• _EXTRAHIERTER TEXT_:
-------

In einem Interview mit der Zeitschrift ‘Economist’ (“Ukraine’s commander-in-chief on the breakthrough he needs to beat Russia”) sagte der Chef der ukrainischen Streitkräfte, General Valery Zaluzhny, dass die Gegenoffensive gescheitert sei und der Konflikt in einer Pattsituation stecke, die an die Grabenkämpfe des Ersten Weltkriegs erinnere; nur ein weiterer technologischer Sprung könne seinem Land neue Chancen eröffnen. In den letzten Tagen haben Ehefrauen, Mütter und Freunde von ukrainischen Soldaten, die an die Front geschickt wurden, in Kiew und anderen Städten demonstriert. Ob man nun von Israel, den Vereinigten Staaten oder der Ukraine spricht, man muss die Heimatfront im Auge behalten, d.h. die Möglichkeit eines Aufstands der Bevölkerung. Es ist eine Sache, Pazifist zu sein, wenn kein Krieg herrscht, es ist eine ganz andere, Pazifist zu sein, wenn der eigene Staat, die eigene Bourgeoisie, im Krieg ist und Kanonenfutter braucht, um es an die Front zu schicken.

-------

• _BEREITGESTELLTES MATERIAL_:
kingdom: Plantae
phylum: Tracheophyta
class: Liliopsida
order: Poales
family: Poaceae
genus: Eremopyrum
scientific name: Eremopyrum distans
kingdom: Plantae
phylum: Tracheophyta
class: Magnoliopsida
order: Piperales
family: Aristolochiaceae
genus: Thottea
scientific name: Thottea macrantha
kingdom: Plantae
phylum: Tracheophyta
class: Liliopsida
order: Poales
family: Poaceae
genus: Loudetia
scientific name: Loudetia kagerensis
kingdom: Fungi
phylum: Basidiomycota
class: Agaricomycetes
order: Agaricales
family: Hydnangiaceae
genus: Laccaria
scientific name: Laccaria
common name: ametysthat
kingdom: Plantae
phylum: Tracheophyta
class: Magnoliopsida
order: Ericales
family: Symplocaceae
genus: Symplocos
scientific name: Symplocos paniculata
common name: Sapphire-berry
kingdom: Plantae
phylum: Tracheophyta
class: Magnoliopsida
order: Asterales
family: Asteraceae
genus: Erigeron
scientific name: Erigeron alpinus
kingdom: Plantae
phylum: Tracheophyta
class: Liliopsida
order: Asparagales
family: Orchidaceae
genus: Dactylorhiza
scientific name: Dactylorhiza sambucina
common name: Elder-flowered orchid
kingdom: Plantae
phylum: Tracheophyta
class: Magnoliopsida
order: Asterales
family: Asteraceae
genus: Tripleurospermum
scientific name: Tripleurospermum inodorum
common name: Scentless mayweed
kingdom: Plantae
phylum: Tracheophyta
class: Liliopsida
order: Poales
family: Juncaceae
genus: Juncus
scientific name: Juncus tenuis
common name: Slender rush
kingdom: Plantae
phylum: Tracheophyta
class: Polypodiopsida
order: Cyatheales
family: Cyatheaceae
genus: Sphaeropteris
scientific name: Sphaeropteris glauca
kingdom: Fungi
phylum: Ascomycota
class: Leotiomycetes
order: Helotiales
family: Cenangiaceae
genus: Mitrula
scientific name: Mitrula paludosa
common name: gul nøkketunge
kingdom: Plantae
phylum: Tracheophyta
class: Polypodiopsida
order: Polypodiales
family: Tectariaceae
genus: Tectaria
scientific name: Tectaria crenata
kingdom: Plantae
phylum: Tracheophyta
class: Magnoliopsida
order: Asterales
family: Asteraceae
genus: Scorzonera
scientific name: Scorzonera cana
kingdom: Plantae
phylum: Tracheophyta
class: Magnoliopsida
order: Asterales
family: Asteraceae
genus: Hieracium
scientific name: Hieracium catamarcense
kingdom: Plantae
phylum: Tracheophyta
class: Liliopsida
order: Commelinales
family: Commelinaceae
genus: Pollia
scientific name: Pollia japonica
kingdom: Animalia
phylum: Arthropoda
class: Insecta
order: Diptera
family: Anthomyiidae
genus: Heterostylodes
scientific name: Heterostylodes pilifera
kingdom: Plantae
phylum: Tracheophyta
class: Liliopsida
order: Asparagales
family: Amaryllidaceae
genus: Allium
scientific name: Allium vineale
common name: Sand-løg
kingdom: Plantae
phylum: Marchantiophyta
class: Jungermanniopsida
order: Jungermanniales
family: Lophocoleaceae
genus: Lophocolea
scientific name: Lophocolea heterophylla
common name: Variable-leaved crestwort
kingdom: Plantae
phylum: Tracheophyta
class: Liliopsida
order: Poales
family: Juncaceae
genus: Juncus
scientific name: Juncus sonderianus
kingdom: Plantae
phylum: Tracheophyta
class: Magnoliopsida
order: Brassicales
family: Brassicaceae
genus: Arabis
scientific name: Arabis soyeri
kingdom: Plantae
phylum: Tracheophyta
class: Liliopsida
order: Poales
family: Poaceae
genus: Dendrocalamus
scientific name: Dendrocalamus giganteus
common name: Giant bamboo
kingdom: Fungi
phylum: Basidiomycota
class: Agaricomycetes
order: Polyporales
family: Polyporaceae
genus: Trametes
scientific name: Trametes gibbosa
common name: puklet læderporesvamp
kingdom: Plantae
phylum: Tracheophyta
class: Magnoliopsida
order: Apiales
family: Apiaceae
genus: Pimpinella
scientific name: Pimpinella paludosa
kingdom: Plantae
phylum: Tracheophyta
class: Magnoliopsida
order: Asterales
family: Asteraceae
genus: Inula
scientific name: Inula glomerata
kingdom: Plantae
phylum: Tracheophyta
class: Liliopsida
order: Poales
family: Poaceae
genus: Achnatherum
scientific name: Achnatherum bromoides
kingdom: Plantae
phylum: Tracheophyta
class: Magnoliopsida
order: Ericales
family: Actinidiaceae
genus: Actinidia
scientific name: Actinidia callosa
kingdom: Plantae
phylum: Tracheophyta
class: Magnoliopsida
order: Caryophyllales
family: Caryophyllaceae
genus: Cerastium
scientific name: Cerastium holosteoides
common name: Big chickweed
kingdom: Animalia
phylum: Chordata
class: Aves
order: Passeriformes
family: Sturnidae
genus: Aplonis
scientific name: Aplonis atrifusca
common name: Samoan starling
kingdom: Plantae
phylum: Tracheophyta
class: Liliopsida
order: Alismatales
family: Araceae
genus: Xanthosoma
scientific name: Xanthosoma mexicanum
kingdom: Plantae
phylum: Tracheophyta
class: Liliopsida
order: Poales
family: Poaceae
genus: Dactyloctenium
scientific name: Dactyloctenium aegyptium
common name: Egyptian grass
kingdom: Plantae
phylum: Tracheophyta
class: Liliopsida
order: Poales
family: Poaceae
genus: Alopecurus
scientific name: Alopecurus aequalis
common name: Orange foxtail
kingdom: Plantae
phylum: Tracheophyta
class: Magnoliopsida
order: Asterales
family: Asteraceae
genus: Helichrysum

-------

• _GESTELLTE AUFGABEN_:
1. Übersetzen Sie diesen Satz aus dem Text über den Krieg in der Ukraine ins Englische: „In den letzten Tagen haben Ehefrauen, Mütter und Freunde von ukrainischen Soldaten, die an die Front geschickt wurden, in Kiew und anderen Städten demonstriert.“
2. An welche Kämpfe erinnert die Pattsituation laut General Zaluzhny im Text über den Krieg in der Ukraine?
3. Führen Sie den Text über den Krieg in der Ukraine im Anschluss an seinen letzten Satz weiter.

• _DIE LÖSUNGEN_:
1. In recent days, wives, mothers and friends of Ukrainian soldiers who have been sent to the front have demonstrated in Kyiv and other cities.

2. An die Grabenkämpfe des Ersten Weltkriegs.

3.
Neben dem Problem der Wehrpflicht haben die Staaten auch Probleme, wenn es um die Versorgung mit Waffen und Munition geht, von denen heute ein enormer Bedarf besteht. Der ‘Economist’ schreibt (“From Gaza to Ukraine, wars and crises are piling up”):

“Auch ohne Krieg wird die militärische Kapazität des Westens in den kommenden Jahren unter enormen Druck geraten. Der Krieg in der Ukraine hat uns nicht nur vor Augen geführt, wie viel Munition in großen Kriegen verbraucht wird, sondern auch, wie begrenzt die westlichen Arsenale und ihre Versorgungsmöglichkeiten sind. Amerika steigert seine Produktion von 155-mm-Artilleriegranaten drastisch. Auch hier wird die Produktion im Jahr 2025 wahrscheinlich geringer sein als die Russlands im Jahr 2024”.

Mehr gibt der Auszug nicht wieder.